Besides the logical functionalities of programs, the quantitative aspects of component behavior and interaction play an increasingly important role.
Real-time properties cannot be neglected even if time is not an explicit functional issue, since transmission delays, parallelism, etc, can lead to time-outs striking, and thus change even the logical course of processes. Again, this phenomenon arises in telecommunications and web services, but also in transport systems.
In the same contexts, probabilities need to be taken into account, for many diverse reasons such as unpredictable functionalities, or because the outcome of a computation may be governed by race conditions.
Last but not least, constraints on cost cannot be ignored, be it in terms of money or any other limited resource, such as memory space or available CPU time.
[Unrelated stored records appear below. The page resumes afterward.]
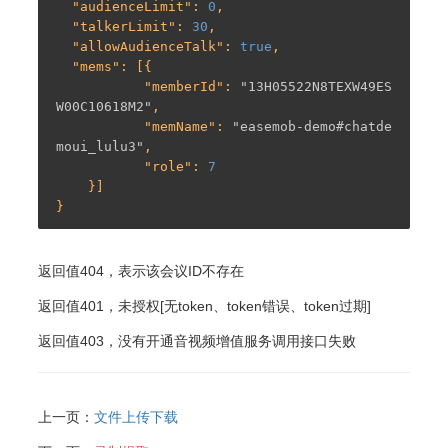
  "
audienceLimit
": 
0
,

  "
talkerLimit
": 
30
,

  "
allowAudienceTalk
": 
true
,

  "
mems
": [{

           "
memberId
": 
"13H05522N8TEXW49ES
W00C10618M2"
,

           "
memName
": 
"easemob-demo#chatde
moui_lulu3"
,

           "
role
": 
7
    }]

返回值404，表示该会议ID不存在
返回值401，未授权[无token、token错误、token过期]
返回值403，没有开通音视频增值服务调用接口失败
上一页：
文件上传下载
Evolution and Perspectives
Since the creation of MExICo, the weight of quantitative aspects in all parts of our activities has grown, be it in terms of the models considered (weighted automata and logics), be it in transforming verification or diagnosis verdict into probabilistic statements (probabilistic diagnosis, statistical model checking), or within the recently started SystemX cooperation on supervision in multi-modal transport systems. This trend is certain to continue over the next couple of years, along with the growing importance of diagnosis and control issues.
In another development, the theory and use of partial order semantics has gained momentum in the past four years, and we intend to further strengthen our efforts and contacts in this domain to further develop and apply partial-order based deduction methods.
When no complete model of the underlying dynamic system is available, the analysis of logs may allow to reconstruct such a model, or at least to infer some properties of interest; this activity, which has emerged over the past 10 years on the international level, is referred to as process mining. In this emerging activity, we have contributed to unfolding-based process discovery [CI-146], and the study of process alignments [CI-121, CI-96, CI-83, CI-60, CI-33].
Finally, over the past years biological challenges have come to the center of our work, in two different directions:
(Re-)programming in discrete concurrent models. Cellular regulatory networks exhibit highly complex concurrent behaviours that is influenced by a high number of perturbations such as mutations. We are in particular investigating discrete models, both in the form of boolean networks and of Petri nets, to harness this complexity, and to obtain viable methods for two interconnected and central challenges:
find attractors, i.e. long-run stable states or sets of states, that indicate possible phenotypes of the organism under study, and
determine reprogramming strategies that apply perturbations in such a way as to steer the cell’s long-run behaviour into some desired phenotype, or away from an undesired one.
Distributed Algorithms in wild or synthetic biological systems. Since the arrival of Matthias Függer in the team, we also work, on the multi-cell level, with a distributed algorithms’ view on microbiological systems, both with the goal to model and analyze existing microbiological systems as distributed systems, and to design and implement distributed algorithms in synthesized microbiological systems. Major long-term goals are drug production and medical treatment via synthesized bacterial colonies.